Top of Given entries
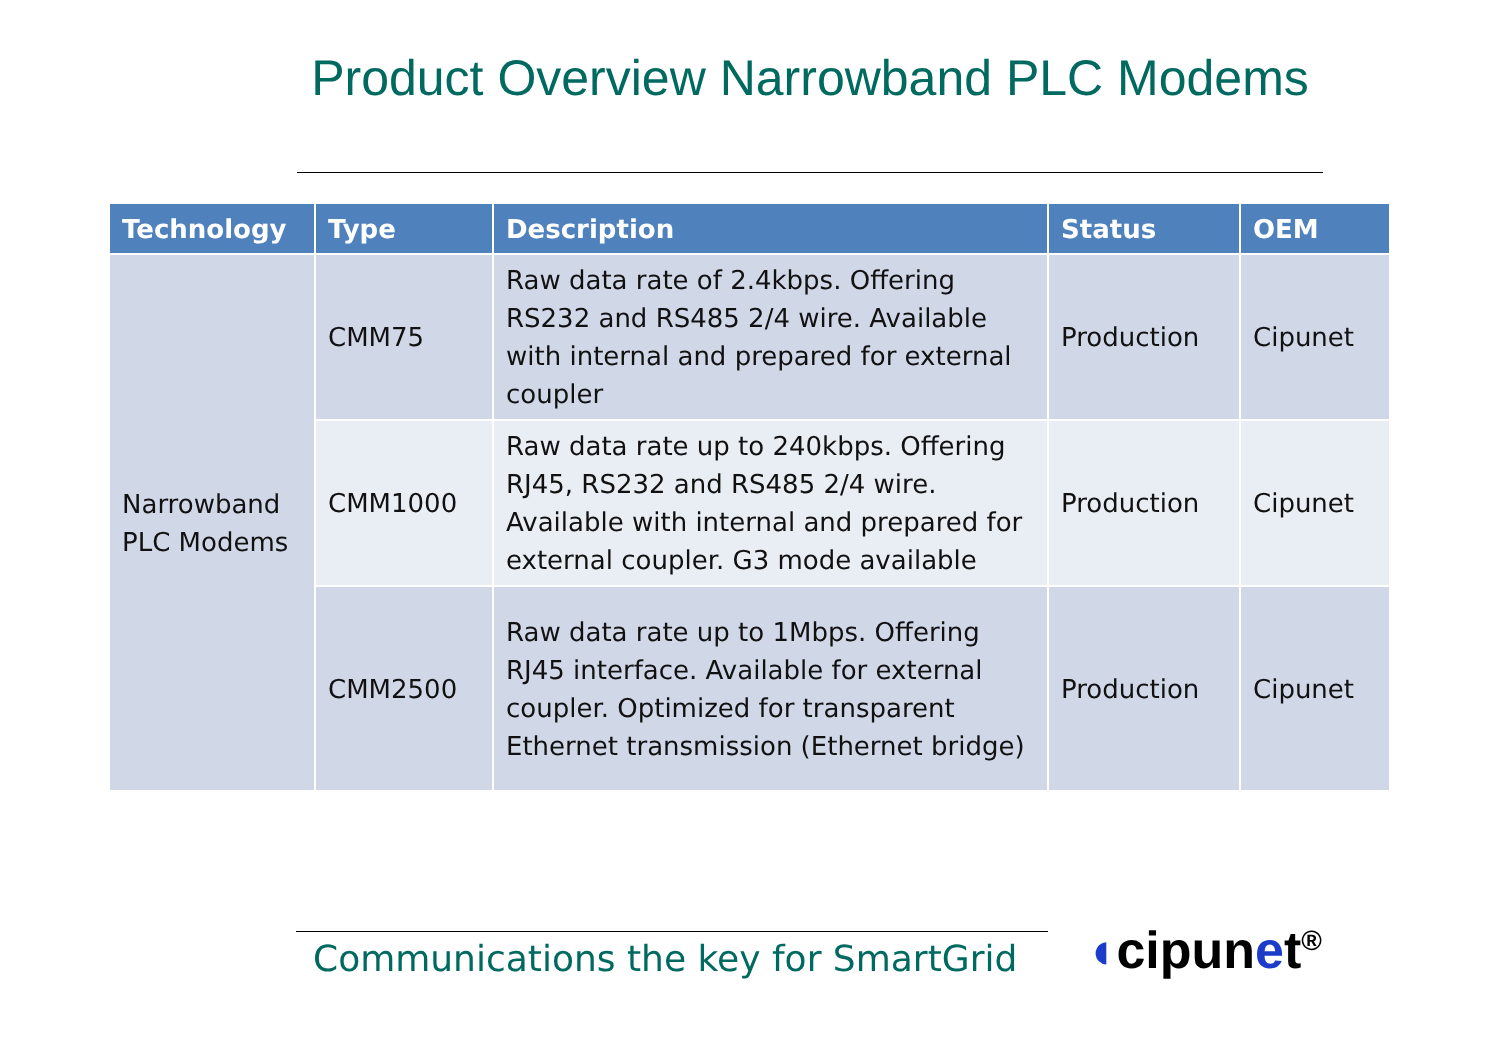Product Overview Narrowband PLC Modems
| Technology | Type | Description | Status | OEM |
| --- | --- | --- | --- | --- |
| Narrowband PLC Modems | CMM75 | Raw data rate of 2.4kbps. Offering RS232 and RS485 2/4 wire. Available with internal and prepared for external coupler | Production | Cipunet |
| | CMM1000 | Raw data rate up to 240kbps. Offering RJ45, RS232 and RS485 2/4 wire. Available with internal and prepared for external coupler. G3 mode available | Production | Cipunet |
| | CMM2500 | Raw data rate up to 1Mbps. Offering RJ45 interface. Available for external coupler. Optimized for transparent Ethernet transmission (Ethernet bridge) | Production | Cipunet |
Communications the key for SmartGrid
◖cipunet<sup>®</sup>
Bottom of Given entries
Set down exactly the lines from the start of the records through the line containing "available | Production | Cipunet |", both included, and omit the pictures.

Expected answer:
Product Overview Narrowband PLC Modems
| Technology | Type | Description | Status | OEM |
| --- | --- | --- | --- | --- |
| Narrowband PLC Modems | CMM75 | Raw data rate of 2.4kbps. Offering RS232 and RS485 2/4 wire. Available with internal and prepared for external coupler | Production | Cipunet |
| | CMM1000 | Raw data rate up to 240kbps. Offering RJ45, RS232 and RS485 2/4 wire. Available with internal and prepared for external coupler. G3 mode available | Production | Cipunet |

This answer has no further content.